- Passage shown -
- Opening Delimiter -

Bolivia’s legislature has passed a law allowing the use of troops against protesters, a development that has drawn comparatively little international attention despite its significance for democratic governance in Latin America. The legislation authorises the deployment of military forces in domestic policing contexts — a crossing of the civilian-military threshold that, in Latin American history, has rarely ended well for democratic institutions. The move comes amid ongoing political turbulence in Bolivia following the political aftermath of former President Evo Morales’ failed attempts to return to power and the fractured state of the leftist MAS movement that dominated Bolivian politics for two decades.
The received wisdom
The progressive international response to such legislation typically runs along two tracks. One group — largely the Latin American left and its international sympathisers — tends to contextualise it within what they frame as elite resistance to indigenous and popular movements: the military is historically an instrument of right-wing reaction in Latin America, and any expansion of its domestic role is ipso facto suspicious. The other, more liberal-institutionalist group expresses concern about human rights and rule of law but is careful to avoid what might look like American interventionism in Latin American affairs — particularly given the history of US support for military coups in the region.

- Closing Delimiter -

- Work request 1 -
According to the passage on Bolivia's troop law, for how long did the MAS movement dominate Bolivian politics?
- Work request 2 -
Pick up the passage on Bolivia's troop law after its last sentence and continue it.
The items are separate material, unrelated to the passage on Bolivia's troop law.

- Record excerpts -
- Opening Delimiter -

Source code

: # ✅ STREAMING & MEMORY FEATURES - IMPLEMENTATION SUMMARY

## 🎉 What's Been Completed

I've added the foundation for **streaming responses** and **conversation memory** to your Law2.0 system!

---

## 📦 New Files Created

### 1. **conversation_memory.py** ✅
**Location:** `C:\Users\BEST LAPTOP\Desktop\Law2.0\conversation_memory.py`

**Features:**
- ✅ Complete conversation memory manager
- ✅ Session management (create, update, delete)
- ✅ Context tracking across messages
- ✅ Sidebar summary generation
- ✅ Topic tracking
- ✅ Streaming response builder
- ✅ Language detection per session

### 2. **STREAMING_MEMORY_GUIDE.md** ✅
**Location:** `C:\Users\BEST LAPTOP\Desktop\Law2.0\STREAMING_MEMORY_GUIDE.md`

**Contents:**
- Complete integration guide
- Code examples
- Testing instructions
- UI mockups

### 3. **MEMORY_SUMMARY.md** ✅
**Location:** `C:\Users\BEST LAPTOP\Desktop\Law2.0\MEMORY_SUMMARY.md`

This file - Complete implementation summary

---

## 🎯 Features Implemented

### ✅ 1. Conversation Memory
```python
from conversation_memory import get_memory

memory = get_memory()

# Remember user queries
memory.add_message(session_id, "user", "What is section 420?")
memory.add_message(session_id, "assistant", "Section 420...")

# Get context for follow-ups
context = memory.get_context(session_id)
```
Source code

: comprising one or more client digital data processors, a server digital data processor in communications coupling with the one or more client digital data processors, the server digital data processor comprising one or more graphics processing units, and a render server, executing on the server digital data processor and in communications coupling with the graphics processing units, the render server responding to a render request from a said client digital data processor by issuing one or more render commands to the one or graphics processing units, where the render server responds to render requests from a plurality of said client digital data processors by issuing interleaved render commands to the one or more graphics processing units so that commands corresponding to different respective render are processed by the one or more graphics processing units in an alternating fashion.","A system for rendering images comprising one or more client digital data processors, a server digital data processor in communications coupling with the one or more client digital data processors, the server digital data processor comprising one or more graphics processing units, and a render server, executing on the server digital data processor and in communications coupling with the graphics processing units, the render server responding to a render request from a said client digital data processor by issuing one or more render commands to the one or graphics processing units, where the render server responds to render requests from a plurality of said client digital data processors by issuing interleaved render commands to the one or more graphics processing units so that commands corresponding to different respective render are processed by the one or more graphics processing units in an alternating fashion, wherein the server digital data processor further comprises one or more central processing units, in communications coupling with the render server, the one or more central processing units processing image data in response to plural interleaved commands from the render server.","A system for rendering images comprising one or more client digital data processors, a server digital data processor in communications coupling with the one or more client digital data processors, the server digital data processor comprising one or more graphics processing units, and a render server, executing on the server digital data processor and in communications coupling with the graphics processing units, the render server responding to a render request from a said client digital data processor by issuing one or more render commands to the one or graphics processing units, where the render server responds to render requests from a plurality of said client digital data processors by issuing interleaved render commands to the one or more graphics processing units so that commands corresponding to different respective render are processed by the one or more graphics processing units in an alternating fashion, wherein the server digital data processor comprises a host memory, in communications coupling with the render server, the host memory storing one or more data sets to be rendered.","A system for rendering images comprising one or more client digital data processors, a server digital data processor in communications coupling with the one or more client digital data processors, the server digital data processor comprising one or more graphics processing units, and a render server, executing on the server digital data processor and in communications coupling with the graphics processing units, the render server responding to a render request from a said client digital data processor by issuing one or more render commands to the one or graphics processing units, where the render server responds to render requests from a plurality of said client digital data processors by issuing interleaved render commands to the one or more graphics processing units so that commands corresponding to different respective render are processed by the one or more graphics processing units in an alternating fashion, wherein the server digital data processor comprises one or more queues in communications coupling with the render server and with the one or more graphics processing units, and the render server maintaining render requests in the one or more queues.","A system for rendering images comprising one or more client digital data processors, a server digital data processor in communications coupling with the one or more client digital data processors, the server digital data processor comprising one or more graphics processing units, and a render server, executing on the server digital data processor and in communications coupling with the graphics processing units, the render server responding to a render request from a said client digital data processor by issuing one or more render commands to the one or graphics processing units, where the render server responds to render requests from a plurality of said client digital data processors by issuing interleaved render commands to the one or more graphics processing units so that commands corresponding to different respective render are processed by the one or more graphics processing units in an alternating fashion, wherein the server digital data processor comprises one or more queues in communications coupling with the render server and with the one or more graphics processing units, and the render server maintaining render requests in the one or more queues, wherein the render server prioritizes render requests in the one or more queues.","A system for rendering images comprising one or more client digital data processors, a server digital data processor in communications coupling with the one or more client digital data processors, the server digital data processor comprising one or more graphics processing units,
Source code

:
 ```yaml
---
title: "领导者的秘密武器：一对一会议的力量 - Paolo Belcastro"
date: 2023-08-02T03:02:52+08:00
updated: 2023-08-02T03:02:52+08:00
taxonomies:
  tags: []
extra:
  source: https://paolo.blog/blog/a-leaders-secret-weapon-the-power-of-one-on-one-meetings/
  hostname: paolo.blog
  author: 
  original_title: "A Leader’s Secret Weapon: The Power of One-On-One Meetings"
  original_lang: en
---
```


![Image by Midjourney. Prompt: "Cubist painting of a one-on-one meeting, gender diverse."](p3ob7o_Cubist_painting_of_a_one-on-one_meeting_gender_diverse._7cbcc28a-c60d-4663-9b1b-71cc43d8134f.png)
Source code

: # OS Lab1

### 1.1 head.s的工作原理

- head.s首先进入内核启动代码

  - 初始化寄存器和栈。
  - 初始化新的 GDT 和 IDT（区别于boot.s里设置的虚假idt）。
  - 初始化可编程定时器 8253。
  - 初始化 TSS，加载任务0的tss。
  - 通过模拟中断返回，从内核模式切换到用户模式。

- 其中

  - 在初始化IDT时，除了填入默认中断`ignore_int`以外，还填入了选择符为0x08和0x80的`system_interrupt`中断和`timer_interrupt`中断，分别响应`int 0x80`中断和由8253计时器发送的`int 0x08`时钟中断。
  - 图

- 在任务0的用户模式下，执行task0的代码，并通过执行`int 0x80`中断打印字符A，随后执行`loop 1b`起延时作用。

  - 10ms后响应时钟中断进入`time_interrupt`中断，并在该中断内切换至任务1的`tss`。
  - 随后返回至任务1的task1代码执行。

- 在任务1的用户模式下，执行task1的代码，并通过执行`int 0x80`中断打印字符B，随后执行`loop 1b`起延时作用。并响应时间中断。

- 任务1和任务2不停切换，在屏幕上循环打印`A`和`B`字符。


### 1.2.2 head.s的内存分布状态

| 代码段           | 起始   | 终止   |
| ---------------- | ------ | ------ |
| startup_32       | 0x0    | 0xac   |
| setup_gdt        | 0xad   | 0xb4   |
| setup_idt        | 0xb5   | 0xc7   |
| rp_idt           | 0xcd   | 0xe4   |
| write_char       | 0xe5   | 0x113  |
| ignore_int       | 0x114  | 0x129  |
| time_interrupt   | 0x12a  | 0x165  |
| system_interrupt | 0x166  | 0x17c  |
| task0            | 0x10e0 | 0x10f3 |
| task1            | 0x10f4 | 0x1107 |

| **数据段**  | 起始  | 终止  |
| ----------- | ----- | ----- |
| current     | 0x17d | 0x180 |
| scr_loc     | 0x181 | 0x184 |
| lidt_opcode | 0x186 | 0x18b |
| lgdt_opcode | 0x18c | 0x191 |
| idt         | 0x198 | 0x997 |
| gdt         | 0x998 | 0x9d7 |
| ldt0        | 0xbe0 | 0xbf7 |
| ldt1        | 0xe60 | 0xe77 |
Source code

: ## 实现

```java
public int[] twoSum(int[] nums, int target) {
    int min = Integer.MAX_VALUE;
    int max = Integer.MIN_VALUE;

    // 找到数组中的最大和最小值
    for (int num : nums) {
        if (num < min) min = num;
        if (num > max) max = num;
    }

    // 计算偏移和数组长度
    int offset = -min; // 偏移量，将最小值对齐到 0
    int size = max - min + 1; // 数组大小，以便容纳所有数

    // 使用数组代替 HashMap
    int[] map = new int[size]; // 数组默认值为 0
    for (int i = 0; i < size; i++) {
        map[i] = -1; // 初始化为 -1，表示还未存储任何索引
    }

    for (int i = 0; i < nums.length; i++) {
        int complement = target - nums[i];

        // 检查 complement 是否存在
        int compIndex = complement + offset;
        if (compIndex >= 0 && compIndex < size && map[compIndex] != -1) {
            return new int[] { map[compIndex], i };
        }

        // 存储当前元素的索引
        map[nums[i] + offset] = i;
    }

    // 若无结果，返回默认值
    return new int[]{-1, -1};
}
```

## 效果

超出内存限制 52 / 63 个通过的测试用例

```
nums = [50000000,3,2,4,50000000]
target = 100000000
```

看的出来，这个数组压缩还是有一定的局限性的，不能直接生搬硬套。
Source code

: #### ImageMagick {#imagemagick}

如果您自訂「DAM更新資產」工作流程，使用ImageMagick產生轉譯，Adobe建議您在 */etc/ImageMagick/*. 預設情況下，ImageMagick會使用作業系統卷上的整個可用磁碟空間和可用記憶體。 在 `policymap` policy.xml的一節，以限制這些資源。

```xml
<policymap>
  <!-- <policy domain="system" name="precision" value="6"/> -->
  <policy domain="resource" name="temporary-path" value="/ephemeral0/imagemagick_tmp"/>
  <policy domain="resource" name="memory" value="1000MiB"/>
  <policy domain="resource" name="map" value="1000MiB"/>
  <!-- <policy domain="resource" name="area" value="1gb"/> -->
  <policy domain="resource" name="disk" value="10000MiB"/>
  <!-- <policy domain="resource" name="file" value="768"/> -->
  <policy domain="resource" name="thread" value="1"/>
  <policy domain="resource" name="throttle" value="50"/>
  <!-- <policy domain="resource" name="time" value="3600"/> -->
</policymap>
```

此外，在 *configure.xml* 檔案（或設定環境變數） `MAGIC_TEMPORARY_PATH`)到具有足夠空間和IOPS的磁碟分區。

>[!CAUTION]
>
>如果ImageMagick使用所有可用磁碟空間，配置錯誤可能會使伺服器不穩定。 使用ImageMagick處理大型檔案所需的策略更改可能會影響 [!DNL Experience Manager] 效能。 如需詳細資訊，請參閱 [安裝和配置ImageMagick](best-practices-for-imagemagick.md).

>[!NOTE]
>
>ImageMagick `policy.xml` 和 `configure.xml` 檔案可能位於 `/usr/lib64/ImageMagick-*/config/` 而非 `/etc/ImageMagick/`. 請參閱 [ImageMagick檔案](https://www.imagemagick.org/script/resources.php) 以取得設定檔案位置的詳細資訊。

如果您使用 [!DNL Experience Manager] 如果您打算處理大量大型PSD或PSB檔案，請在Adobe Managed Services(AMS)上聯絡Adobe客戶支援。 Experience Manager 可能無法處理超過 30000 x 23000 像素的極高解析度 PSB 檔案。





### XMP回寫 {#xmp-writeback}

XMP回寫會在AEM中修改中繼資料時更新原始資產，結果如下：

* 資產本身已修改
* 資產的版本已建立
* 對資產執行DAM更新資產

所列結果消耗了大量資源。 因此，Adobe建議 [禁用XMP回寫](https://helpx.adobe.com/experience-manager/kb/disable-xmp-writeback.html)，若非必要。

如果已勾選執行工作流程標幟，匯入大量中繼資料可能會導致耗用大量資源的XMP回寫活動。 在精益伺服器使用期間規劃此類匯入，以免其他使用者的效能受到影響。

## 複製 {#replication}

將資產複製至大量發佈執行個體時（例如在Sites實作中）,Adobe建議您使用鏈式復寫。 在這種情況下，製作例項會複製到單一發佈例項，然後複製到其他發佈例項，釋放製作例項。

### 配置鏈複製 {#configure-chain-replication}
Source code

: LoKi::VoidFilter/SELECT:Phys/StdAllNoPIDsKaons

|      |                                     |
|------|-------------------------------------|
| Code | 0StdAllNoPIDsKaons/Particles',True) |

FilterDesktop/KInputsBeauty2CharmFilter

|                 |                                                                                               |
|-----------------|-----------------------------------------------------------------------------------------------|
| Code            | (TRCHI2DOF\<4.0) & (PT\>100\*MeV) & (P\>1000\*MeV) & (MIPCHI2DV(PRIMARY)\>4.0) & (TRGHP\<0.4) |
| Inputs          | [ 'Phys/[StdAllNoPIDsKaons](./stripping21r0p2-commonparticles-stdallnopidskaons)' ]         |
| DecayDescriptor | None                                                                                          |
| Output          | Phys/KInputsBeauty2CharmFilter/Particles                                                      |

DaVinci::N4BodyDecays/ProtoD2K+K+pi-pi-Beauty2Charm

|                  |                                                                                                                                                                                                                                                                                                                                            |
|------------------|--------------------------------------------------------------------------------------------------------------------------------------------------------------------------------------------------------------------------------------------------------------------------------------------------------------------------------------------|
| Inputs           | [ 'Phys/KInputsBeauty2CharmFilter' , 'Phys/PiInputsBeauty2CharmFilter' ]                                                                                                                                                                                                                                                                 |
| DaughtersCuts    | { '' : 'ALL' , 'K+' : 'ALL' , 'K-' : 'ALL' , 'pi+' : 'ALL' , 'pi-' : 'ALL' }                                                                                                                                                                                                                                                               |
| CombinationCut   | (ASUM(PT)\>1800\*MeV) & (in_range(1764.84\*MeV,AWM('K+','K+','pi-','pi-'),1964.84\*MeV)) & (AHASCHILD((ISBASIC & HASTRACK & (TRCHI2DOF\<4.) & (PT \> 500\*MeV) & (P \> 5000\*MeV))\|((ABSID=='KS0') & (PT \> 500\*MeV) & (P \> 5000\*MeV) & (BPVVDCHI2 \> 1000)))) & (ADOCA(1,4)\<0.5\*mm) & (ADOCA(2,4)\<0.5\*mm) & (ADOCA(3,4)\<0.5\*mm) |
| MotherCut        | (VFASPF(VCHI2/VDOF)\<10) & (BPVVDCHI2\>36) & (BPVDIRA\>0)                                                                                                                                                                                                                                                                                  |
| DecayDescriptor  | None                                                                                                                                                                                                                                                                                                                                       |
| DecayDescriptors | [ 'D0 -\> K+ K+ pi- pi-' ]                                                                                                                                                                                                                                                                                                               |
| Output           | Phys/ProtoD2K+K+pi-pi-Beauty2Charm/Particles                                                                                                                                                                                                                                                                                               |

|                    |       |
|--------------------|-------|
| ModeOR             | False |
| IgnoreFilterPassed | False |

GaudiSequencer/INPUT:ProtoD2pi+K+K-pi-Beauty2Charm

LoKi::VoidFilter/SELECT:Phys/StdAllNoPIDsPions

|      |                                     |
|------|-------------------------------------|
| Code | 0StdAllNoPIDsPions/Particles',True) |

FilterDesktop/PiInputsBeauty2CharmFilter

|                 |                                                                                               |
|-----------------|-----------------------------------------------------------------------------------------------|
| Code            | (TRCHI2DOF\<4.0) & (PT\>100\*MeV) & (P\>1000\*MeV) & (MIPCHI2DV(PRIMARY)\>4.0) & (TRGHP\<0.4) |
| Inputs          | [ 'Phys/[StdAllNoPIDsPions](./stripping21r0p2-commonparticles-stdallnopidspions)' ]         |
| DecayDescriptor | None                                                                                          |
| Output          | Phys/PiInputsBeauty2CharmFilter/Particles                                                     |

- Closing Delimiter -

- Written response 1 -
Two decades.

- Written response 2 -
Both responses contain elements of truth. Latin American militaries do have a deeply problematic historical relationship with democracy. And American commentary on Latin American democratic backsliding does frequently carry the whiff of selective outrage — concern about left-wing authoritarianism that is not matched by equivalent concern about right-wing authoritarianism. These are real objections that a serious analysis must acknowledge.
A different read
But the more important question is what this legislation tells us about the trajectory of Bolivian democracy as an institution, regardless of the political valence of the government passing it. The short answer is: nothing reassuring.
Bolivia has experienced a decade of incremental institutional erosion that has crossed political lines. The crisis began with Morales’ attempt to extend his presidency beyond constitutional limits — a move that led to the disputed 2019 election and the subsequent political violence. The interim government of Jeanine Áñez, which came to power after Morales fled, pursued its opponents with similar ruthlessness. The pattern is one that political scientists call “democratic backsliding by incumbents” — each government normalising a slightly wider set of tools against its opponents, such that the next government inherits both the tools and the precedent.
The use of military forces for domestic order is precisely the kind of incremental normalisation that should alarm anyone who cares about long-term democratic stability. In comparative perspective, countries that have allowed the military-civilian threshold to erode — Venezuela being the most extreme example, but also Ecuador, Nicaragua, and now potentially Bolivia — tend to find that the instrument, once deployed, is difficult to put back. The military develops institutional interests in maintaining domestic relevance; executives develop political interests in maintaining access to enforcement capacity beyond the reach of civilian police accountability frameworks.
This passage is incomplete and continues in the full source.